_Assignment_.
Begin at the line containing "middle mcp: (840, 339)" and reproduce every line through the end of the entries below. Nothing else should appear.

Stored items

[Start of Attachment]

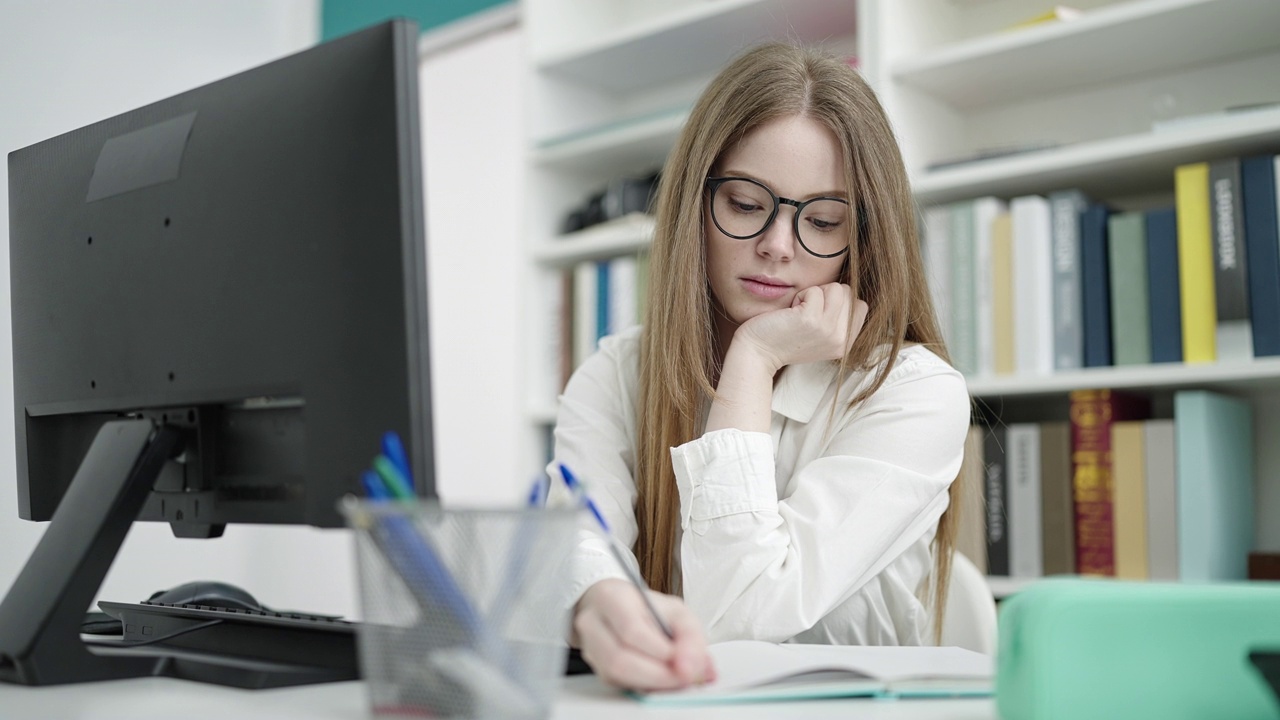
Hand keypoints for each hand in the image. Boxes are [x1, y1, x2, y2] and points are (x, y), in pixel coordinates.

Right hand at [573, 578, 715, 690]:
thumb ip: (690, 635)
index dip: (659, 651)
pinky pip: (618, 683)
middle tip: (685, 677)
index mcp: (612, 597)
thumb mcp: (675, 610)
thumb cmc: (646, 607)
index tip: (684, 662)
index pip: (631, 629)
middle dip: (658, 674)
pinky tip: (662, 681)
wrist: (620, 607)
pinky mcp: (596, 667)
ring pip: (614, 674)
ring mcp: (590, 646)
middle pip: (619, 657)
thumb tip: (696, 668)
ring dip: (652, 683)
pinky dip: (644, 686)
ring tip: (677, 679)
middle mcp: (593, 622)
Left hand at [734, 283, 868, 371]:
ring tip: (799, 311)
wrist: (757, 353)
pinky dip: (800, 295)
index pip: (860, 306)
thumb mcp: (819, 336)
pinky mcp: (811, 320)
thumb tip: (846, 292)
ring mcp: (827, 330)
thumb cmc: (783, 339)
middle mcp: (840, 339)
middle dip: (825, 295)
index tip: (817, 314)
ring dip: (814, 293)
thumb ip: (836, 320)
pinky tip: (790, 312)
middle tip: (805, 313)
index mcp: (845, 344)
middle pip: (848, 293)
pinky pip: (814, 290)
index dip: (838, 301)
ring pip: (836, 288)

[End of Attachment]

_The completed task_.
middle mcp: (840, 339)
middle dip: (825, 295)
index tip: (817, 314)
ring dip: (814, 293)
thumb ip: (836, 320)
pinky tip: (790, 312)
middle tip: (805, 313)
index mcp: (845, 344)
middle pip: (848, 293)
pinky pip: (814, 290)
index dip: (838, 301)
ring pip: (836, 288)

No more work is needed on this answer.